TEXTO DE ORIGEM:
= = =

Nesse sentido, o instituto previsto no artigo 35 do Estatuto da Cidade (Lei 10.257/2001) pode ser uma solução para o aumento da exploração imobiliária em regiões em que a subutilização territorial se faz necessária para a preservação de patrimônio histórico ou ambiental.
Este dispositivo legal prevê a possibilidade de que municípios regulamentem a transferência do potencial construtivo para fins de:
- implantação de equipamentos urbanos e comunitários;
- preservação de patrimônio histórico, ambiental, paisagístico, social ou cultural; e
- servir a programas de regularização fundiária.
E o que isso significa na prática? Os municípios podem definir zonas de preservação e áreas receptoras de potencial construtivo a fim de que isso seja negociado entre os particulares. Assim, imóveis que possuem sua capacidade de exploração restrita, por exemplo, por tombamento, podem ceder a capacidade de edificação vertical não explorada para outros imóveis presentes nas áreas receptoras. Os valores levantados dessa forma devem ser revestidos para manutenção e revitalização do patrimônio que se busca preservar.

= = =

PARTES DO EXERCÍCIO:
- A) Segundo o texto, qual artigo do Estatuto da Cidade permite que os municípios regulamentem a transferência do potencial construtivo?
- B) Transcreva do texto, sem mudar nada, o trecho que começa em "Este dispositivo legal" e termina em "se busca preservar.".
Use apenas o texto para responder.

= = =

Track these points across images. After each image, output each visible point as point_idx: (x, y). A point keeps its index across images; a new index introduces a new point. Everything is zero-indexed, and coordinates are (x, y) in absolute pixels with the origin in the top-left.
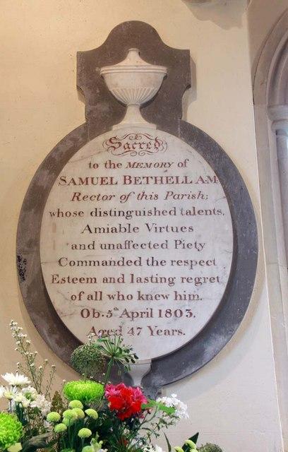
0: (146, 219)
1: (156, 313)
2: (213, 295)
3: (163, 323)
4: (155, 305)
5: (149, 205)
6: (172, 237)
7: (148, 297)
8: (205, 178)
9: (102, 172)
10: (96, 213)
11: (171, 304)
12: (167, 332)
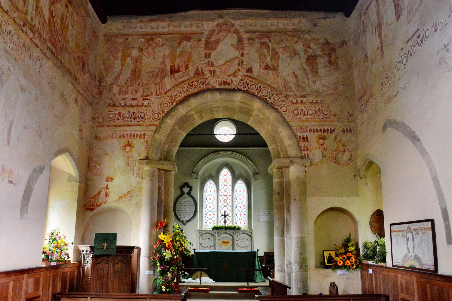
2: (192, 214)
5: (186, 204)
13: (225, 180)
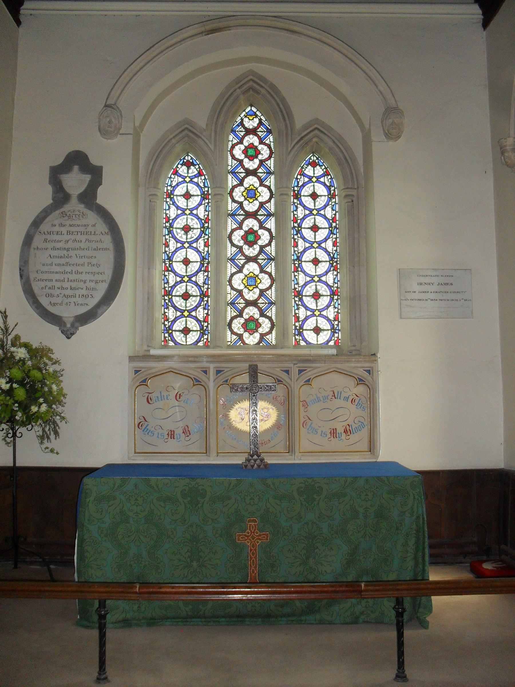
0: (76, 252)
1: (77, 296)
2: (102, 289)
3: (80, 301)
4: (77, 292)
5: (78, 245)
6: (87, 260)
7: (75, 289)
8: (103, 233)
9: (56, 229)
10: (54, 249)
11: (84, 292)
12: (82, 305)
13: (251, 152)
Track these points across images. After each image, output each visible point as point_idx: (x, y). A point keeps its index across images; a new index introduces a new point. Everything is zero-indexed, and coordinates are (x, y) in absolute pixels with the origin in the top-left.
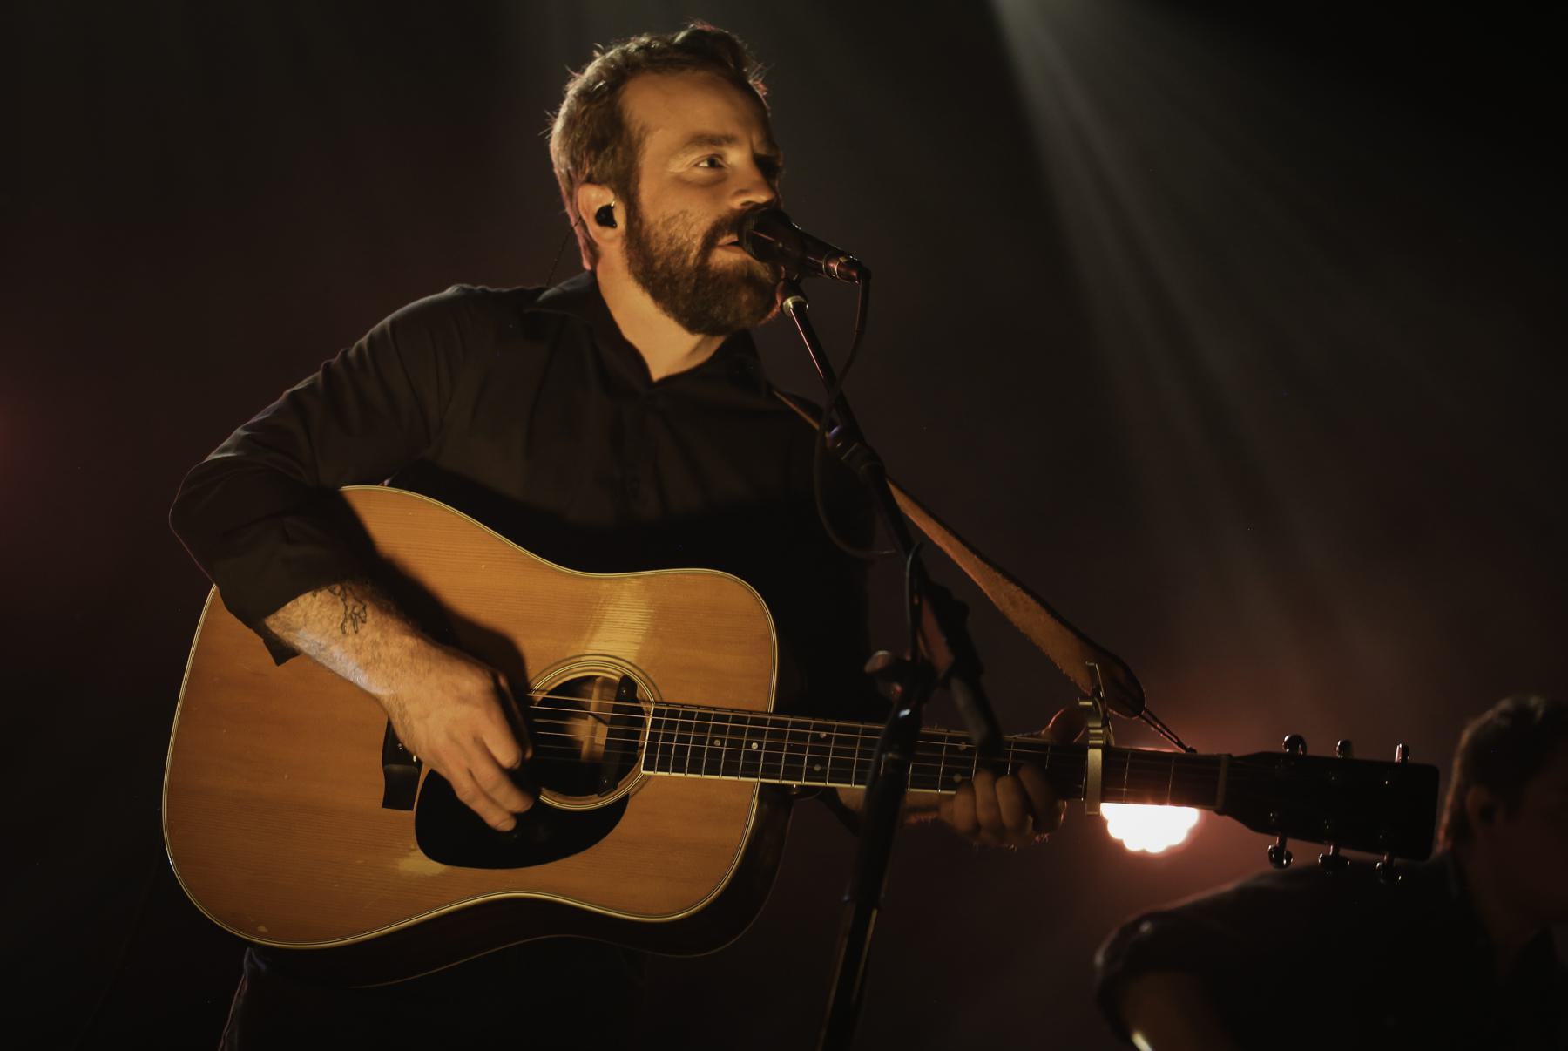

= = =

RESULTADOS:
- A) O artigo 35 do Estatuto da Cidade (Lei 10.257/2001).

- B)
Este dispositivo legal prevê a possibilidade de que municípios regulamentem a transferência do potencial construtivo para fins de:
- implantação de equipamentos urbanos e comunitários;
- preservação de patrimônio histórico, ambiental, paisagístico, social ou cultural; e
- servir a programas de regularização fundiária.
E o que isso significa na prática? Os municípios podem definir zonas de preservação e áreas receptoras de potencial construtivo a fim de que isso seja negociado entre os particulares. Assim, imóveis que possuem sua capacidade de exploração restrita, por exemplo, por tombamento, podem ceder a capacidade de edificação vertical não explorada para outros imóveis presentes nas áreas receptoras. Os valores levantados dessa forma devem ser revestidos para manutenção e revitalização do patrimônio que se busca preservar.